After undergoing elbow ligament reconstruction surgery (Tommy John surgery) in June last year, Ryu Hyun-jin (36, Toronto) has successfully completed more than a year of long-term rehabilitation to save his career. His performance since his return says it all. He’s proved that he can still be a competitive pitcher in the major leagues.
His other metrics are excellent, but the most intuitive is his ERA. In his first five starts since returning, Ryu has gone 3-1 with a 2.25 ERA in 24 innings pitched. “It doesn’t feel like my arm for a couple of years,” he said after his elbow surgery. It doesn’t feel the same, and some athletes never fully find the same sensations and adapt to the new ones. It definitely takes time.
Nevertheless, Ryu has been cruising through both the tension and the stress. I thought the first three to five games would be a rough patch, where everything would still be awkward, but he couldn’t have done better. His innings pitched are a little off, but he’s still got two or three games left in him where he can go another inning. I was disappointed in the sudden injuries and errors. The Toronto bench tended to take it easy.
Outside of his first game back, against Baltimore on the 2nd (5 innings, 4 runs), he’s actually been near perfect. From Aug. 8 against Cleveland to Aug. 21 against Cincinnati, he went 14 innings in three games without allowing a single earned run. He allowed less than one hit per inning. This raised hopes locally that Ryu could challenge the franchise record. This is the streak of consecutive games without allowing an earned run.
Ryu’s streak of three consecutive games without giving up an earned run is something that hasn’t happened before in his illustrious career. This was the second time in his career. The first came in 2019, the greatest season of his career. As a member of the Dodgers, Ryu pitched three consecutive perfect games, starting with a nine-inning shutout against Atlanta on May 8, 2019, followed by an eight-inning no-hitter against Washington on May 13, 2019, and a seven-inning no-hitter against Cincinnati on May 20, 2019.

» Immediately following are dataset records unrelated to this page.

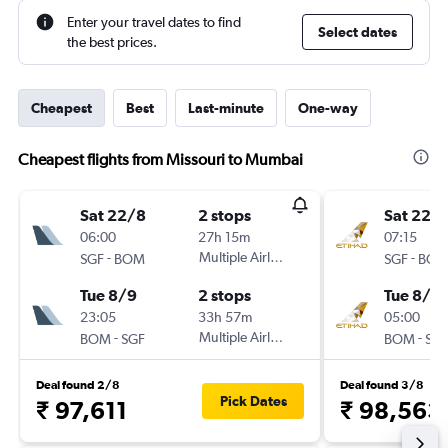
Enter your travel dates to find
Select dates
the best prices.
Cheapest
Best
Last-minute
One-way
Cheapest flights from Missouri to Mumbai
Sat 22/8
2 stops
Sat 22/
06:00
27h 15m
07:15
-
Multiple Airlines
-
SGF
BOM
SGF
BO
Tue 8/9
2 stops
Tue 8/9
23:05
33h 57m
05:00
-
Multiple Airlines
-
BOM
SGF
BOM
SG
Deal found 2/8
Deal found 3/8
Pick Dates
₹ 97,611
₹ 98,563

Toronto’s franchise record (excluding opener appearances) came in 1997. Pat Hentgen, the team’s ace at the time, had a four-game scoreless streak from May 5-21, 1997. Hentgen went 15-10 with a 3.68 ERA in 264 innings pitched in 35 games in 1997 and was named an All-Star. Hentgen is a household name, having won 107 games in 10 seasons in a Toronto uniform, including 20 in 1996.
However, Ryu’s bid for the franchise record came to an unfortunate end in the first inning. With the bases loaded, he gave up a two-seam fastball to Jose Ramirez for a solo home run to left center. It was a no-doubt pitch, and there was no way Ramirez, who had already hit a home run against Ryu, was going to miss it. The moment he was hit, Ryu seemed to realize it was a home run and “coolly” accepted his mistake. It was his first run in 15 innings.
But he pitched very well on this day. Despite giving up two solo home runs, the fifth inning home run to Freeman was a curveball, and you have to give Freeman credit for that. Two back-to-back infield errors in the sixth inning were disappointing, even though the pitch count and content of the pitches were good enough for a “six innings, two runs” performance. The local broadcasters continued to praise Ryu’s pitching.
Dan Shulman, a broadcaster for Sportsnet, the Canadian sports network and host broadcaster in Toronto, said after Ryu gave up a home run to Ramirez in the first inning on Sunday in Cleveland, “It’s going to be in the papers. Ryu Hyun-jin, who hadn’t given up (an earned run) in the last three games, gave up an earned run. Cleveland is not the type of team to hit home runs, but they’ve been hitting home runs in the last game,” he quipped. It was the first earned run in four games and the first in 25 days, dating back to April 2 against Baltimore.먹튀검증
As for Ramirez’s home run, which was a bit of a weakness against lefties in a right-handed lineup, “All the numbers were meaningless (in the current split). Ryu’s pitch was in the zone, and Ramirez hit a tomahawk. It went nearly 400 feet.” “It wasn’t an efficient pitch considering Ryu’s career. He’s a guy who can put the ball in the zone more. I didn’t get it in the zone. I could feel it was a home run the moment I hit it,” he said, adding that he was surprised by Ryu’s mistake. That’s not the kind of pitcher he is.
Regardless, Ryu successfully closed out the game, earning the win and his third win of the season. Commentator Buck Martinez said, “The changeup was great. Curve, changeup, four-seam all in the same delivery. It’s very natural and very controlled.” “He’s our fifth starter, and he’s been very consistent for a fifth starter. He can throw all of his pitches for strikes and he has a lot of different pitches.”